### EXERCISE GOAL:
Change "Terraseal" to "Aquaseal" throughout the records below, and leave everything else as it is.

### DATA FOR REVIEW:
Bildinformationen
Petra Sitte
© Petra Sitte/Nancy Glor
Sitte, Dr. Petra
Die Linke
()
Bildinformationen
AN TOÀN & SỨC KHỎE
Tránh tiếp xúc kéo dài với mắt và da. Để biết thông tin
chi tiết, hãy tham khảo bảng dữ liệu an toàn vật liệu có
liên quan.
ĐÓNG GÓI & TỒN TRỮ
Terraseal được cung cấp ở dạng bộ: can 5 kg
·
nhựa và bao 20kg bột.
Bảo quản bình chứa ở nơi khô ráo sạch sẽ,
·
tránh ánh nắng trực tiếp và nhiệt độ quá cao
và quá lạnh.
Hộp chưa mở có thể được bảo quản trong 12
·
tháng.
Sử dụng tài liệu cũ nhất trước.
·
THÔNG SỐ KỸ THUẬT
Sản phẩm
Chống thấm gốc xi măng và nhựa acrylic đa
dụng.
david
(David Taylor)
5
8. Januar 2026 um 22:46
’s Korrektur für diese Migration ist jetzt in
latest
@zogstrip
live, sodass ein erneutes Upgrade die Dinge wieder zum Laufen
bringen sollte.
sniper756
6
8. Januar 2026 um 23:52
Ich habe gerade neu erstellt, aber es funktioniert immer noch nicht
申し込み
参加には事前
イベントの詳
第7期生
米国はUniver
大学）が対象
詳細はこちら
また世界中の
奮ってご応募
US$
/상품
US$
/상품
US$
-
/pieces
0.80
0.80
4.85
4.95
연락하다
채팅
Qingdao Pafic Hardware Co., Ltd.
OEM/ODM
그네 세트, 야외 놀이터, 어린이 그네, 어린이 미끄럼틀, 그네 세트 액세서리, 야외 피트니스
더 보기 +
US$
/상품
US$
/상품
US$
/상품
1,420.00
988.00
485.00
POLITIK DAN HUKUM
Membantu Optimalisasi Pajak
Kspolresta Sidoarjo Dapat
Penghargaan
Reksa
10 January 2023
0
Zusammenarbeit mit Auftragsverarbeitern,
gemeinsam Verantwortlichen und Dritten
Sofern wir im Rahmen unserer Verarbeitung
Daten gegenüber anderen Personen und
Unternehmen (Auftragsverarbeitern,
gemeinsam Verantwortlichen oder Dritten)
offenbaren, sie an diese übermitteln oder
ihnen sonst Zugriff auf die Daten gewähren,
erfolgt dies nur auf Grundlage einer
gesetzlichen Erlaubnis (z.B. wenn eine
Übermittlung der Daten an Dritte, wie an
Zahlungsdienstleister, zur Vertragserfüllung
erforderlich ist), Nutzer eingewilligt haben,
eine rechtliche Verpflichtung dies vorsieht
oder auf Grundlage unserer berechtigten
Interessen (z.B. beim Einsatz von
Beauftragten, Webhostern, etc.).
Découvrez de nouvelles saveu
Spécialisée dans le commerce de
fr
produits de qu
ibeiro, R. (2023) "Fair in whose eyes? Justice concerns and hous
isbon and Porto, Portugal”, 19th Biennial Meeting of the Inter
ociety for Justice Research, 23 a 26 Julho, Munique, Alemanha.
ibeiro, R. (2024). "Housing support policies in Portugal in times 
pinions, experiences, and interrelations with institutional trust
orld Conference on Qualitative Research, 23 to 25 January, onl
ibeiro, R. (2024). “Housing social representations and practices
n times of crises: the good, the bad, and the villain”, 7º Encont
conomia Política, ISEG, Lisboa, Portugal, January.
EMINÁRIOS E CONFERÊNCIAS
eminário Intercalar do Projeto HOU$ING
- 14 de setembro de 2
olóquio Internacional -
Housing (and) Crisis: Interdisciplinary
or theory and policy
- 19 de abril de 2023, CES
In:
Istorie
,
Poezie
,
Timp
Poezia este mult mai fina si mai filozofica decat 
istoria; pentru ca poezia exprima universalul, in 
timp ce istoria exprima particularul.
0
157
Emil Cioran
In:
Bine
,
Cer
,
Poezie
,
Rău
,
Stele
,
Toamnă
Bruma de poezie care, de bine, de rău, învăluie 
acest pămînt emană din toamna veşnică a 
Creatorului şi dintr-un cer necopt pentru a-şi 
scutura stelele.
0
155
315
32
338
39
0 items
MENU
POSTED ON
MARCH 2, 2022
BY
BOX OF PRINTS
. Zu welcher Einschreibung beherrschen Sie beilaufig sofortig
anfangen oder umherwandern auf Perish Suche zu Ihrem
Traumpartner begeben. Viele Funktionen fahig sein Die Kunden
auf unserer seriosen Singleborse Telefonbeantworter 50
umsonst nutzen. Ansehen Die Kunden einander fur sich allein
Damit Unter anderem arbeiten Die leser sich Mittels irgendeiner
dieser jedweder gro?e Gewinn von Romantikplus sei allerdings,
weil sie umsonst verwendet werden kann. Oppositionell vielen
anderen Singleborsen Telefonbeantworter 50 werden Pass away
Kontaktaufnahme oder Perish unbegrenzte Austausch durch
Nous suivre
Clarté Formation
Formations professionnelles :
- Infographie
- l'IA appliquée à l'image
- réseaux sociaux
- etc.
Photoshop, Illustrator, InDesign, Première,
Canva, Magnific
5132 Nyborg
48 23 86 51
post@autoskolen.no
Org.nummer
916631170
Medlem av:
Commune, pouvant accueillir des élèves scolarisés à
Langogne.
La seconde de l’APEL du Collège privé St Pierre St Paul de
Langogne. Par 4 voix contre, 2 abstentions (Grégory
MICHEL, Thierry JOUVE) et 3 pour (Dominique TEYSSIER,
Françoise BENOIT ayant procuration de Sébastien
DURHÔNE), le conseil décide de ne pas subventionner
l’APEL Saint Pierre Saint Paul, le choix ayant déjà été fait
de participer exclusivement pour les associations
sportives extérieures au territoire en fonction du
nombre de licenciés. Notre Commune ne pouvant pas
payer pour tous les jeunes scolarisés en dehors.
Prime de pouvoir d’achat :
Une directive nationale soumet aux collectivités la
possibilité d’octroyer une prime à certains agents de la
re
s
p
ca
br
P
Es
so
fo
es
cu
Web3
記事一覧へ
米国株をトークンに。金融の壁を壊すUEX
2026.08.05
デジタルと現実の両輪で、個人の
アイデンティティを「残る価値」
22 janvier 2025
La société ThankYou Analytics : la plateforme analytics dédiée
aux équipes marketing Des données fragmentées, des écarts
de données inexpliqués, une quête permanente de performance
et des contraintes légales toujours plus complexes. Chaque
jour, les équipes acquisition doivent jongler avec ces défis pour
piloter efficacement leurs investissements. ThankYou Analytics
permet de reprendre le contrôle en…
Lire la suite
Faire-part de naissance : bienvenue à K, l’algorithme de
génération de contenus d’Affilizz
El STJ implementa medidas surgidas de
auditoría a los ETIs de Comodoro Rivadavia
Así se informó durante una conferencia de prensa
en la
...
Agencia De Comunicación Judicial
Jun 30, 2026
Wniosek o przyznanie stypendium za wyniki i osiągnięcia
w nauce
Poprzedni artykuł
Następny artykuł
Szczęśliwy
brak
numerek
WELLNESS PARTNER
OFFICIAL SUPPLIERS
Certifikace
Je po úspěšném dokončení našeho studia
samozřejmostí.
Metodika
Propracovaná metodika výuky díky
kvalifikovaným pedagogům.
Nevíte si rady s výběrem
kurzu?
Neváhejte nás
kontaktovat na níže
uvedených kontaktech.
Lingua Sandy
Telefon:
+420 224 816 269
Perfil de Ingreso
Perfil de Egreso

### EXPECTED ANSWER:
Bildinformationen
Petra Sitte
© Petra Sitte/Nancy Glor
Sitte, Dr. Petra
Die Linke
()
Bildinformationen
AN TOÀN & SỨC KHỎE
Tránh tiếp xúc kéo dài với mắt và da. Để biết thông tin
chi tiết, hãy tham khảo bảng dữ liệu an toàn vật liệu có
liên quan.
ĐÓNG GÓI & TỒN TRỮ
Aquaseal được cung cấp ở dạng bộ: can 5 kg
·
nhựa và bao 20kg bột.
Bảo quản bình chứa ở nơi khô ráo sạch sẽ,
·
tránh ánh nắng trực tiếp và nhiệt độ quá cao
và quá lạnh.
Hộp chưa mở có thể được bảo quản trong 12
·
tháng.
Sử dụng tài liệu cũ nhất trước.
·
THÔNG SỐ KỸ THUẬT
Sản phẩm
Chống thấm gốc xi măng và nhựa acrylic đa
dụng.
david
(David Taylor)
5
8. Januar 2026 um 22:46
’s Korrektur für diese Migration ist jetzt in
latest
@zogstrip
live, sodass ein erneutes Upgrade die Dinge wieder zum Laufen
bringen sollte.
sniper756
6
8. Januar 2026 um 23:52
Ich habe gerade neu erstellt, aber es funktioniert immer noch nicht
申し込み
参加には事前
イベントの詳
第7期生
米国はUniver
大学）が対象
詳細はこちら
また世界中の
奮ってご応募
US$
/상품
US$
/상품
US$
-
/pieces
0.80
0.80
4.85
4.95
연락하다
채팅
Qingdao Pafic Hardware Co., Ltd.
OEM/ODM
그네 세트, 야외 놀이터, 어린이 그네, 어린이 미끄럼틀, 그네 세트 액세서리, 야외 피트니스
더 보기 +
US$
/상품
US$
/상품
US$
/상품
1,420.00
988.00
485.00
POLITIK DAN HUKUM
Membantu Optimalisasi Pajak
Kspolresta Sidoarjo Dapat
Penghargaan
Reksa
10 January 2023
0
Zusammenarbeit mit Auftragsverarbeitern,
gemeinsam Verantwortlichen und Dritten
Sofern wir im Rahmen unserer Verarbeitung
Daten gegenüber anderen Personen und
Unternehmen (Auftragsverarbeitern,
gemeinsam Verantwortlichen oder Dritten)
offenbaren, sie an diese übermitteln oder
ihnen sonst Zugriff auf die Daten gewähren,
erfolgt dies nur auf Grundlage einer
gesetzlichen Erlaubnis (z.B. wenn eine
Übermittlung der Daten an Dritte, wie an
Zahlungsdienstleister, zur Vertragserfüllung
erforderlich ist), Nutzer eingewilligt haben,
eine rechtliche Verpflichtung dies vorsieht
oder auf Grundlage unserer berechtigten
Interessen (z.B. beim Einsatz von
Beauftragten, Webhostern, etc.).
Découvrez de nouvelles saveu
Spécialisée dans le commerce de
fr
produits de qu
ibeiro, R. (2023) "Fair in whose eyes? Justice concerns and hous
isbon and Porto, Portugal”, 19th Biennial Meeting of the Inter
ociety for Justice Research, 23 a 26 Julho, Munique, Alemanha.
ibeiro, R. (2024). "Housing support policies in Portugal in times 
pinions, experiences, and interrelations with institutional trust
orld Conference on Qualitative Research, 23 to 25 January, onl
ibeiro, R. (2024). “Housing social representations and practices
n times of crises: the good, the bad, and the villain”, 7º Encont
conomia Política, ISEG, Lisboa, Portugal, January.
EMINÁRIOS E CONFERÊNCIAS
eminário Intercalar do Projeto HOU$ING
- 14 de setembro de 2
olóquio Internacional -
Housing (and) Crisis: Interdisciplinary
or theory and policy
- 19 de abril de 2023, CES
In:
Istorie
,
Poezie
,
Timp
Poezia este mult mai fina si mai filozofica decat 
istoria; pentru ca poezia exprima universalul, in 
timp ce istoria exprima particularul.
0
157
Emil Cioran
In:
Bine
,
Cer
,
Poezie
,
Rău
,
Stele
,
Toamnă
Bruma de poezie care, de bine, de rău, învăluie 
acest pămînt emană din toamna veşnică a 
Creatorului şi dintr-un cer necopt pentru a-şi 
scutura stelele.
0
155
315
32
338
39
0 items
MENU
POSTED ON
MARCH 2, 2022
BY
BOX OF PRINTS
. Zu welcher Einschreibung beherrschen Sie beilaufig sofortig
anfangen oder umherwandern auf Perish Suche zu Ihrem
Traumpartner begeben. Viele Funktionen fahig sein Die Kunden
auf unserer seriosen Singleborse Telefonbeantworter 50
umsonst nutzen. Ansehen Die Kunden einander fur sich allein
Damit Unter anderem arbeiten Die leser sich Mittels irgendeiner
dieser jedweder gro?e Gewinn von Romantikplus sei allerdings,
weil sie umsonst verwendet werden kann. Oppositionell vielen
anderen Singleborsen Telefonbeantworter 50 werden Pass away
Kontaktaufnahme oder Perish unbegrenzte Austausch durch
Nous suivre
Clarté Formation
Formations professionnelles :
- Infographie
- l'IA appliquée à l'image
- réseaux sociaux
- etc.
Photoshop, Illustrator, InDesign, Première,
Canva, Magnific
5132 Nyborg
48 23 86 51
post@autoskolen.no
Org.nummer
916631170
Medlem av:
Commune, pouvant accueillir des élèves scolarisés à
Langogne.
La seconde de l’APEL du Collège privé St Pierre St Paul de
Langogne. Par 4 voix contre, 2 abstentions (Grégory
MICHEL, Thierry JOUVE) et 3 pour (Dominique TEYSSIER,
Françoise BENOIT ayant procuration de Sébastien
DURHÔNE), le conseil décide de ne pas subventionner
l’APEL Saint Pierre Saint Paul, le choix ayant déjà été fait
de participer exclusivement pour les associations
sportives extérieures au territoire en fonction du
nombre de licenciés. Notre Commune ne pouvant pas
payer pour tous les jeunes scolarisés en dehors.
Prime de pouvoir d’achat :
Une directive nationale soumet aux collectivités la
possibilité d’octroyer une prime à certains agents de la
re
s
p
ca
br
P
Es
so
fo
es
cu
Web3
記事一覧へ
米国株をトークンに。金融の壁を壊すUEX
2026.08.05
デジタルと現実の両輪で、個人の
アイデンティティを「残る価値」
22 janvier 2025
La société ThankYou Analytics : la plateforme analytics dédiée
aux équipes marketing Des données fragmentées, des écarts
de données inexpliqués, une quête permanente de performance
et des contraintes légales toujours plus complexes. Chaque
jour, les équipes acquisition doivent jongler avec ces défis pour
piloter efficacement leurs investissements. ThankYou Analytics
permet de reprendre le contrôle en…
Lire la suite
Faire-part de naissance : bienvenue à K, l’algorithme de
génération de contenus d’Affilizz
El STJ implementa medidas surgidas de
auditoría a los ETIs de Comodoro Rivadavia
Así se informó durante una conferencia de prensa
en la
...
Agencia De Comunicación Judicial
Jun 30, 2026
Wniosek o przyznanie stypendium za wyniki i osiągnięcia
w nauce
Poprzedni artykuł
Następny artykuł
Szczęśliwy
brak
numerek
WELLNESS PARTNER
OFFICIAL SUPPLIERS
Certifikace
Je po úspěšném dokončení našeho studia
samozřejmostí.
Metodika
Propracovaná metodika výuky díky
kvalifikovaným pedagogům.
Nevíte si rady s výběrem
kurzu?
Neváhejte nás
kontaktovat na níže
uvedených kontaktech.
Lingua Sandy
Telefon:
+420 224 816 269
Perfil de Ingreso
Perfil de Egreso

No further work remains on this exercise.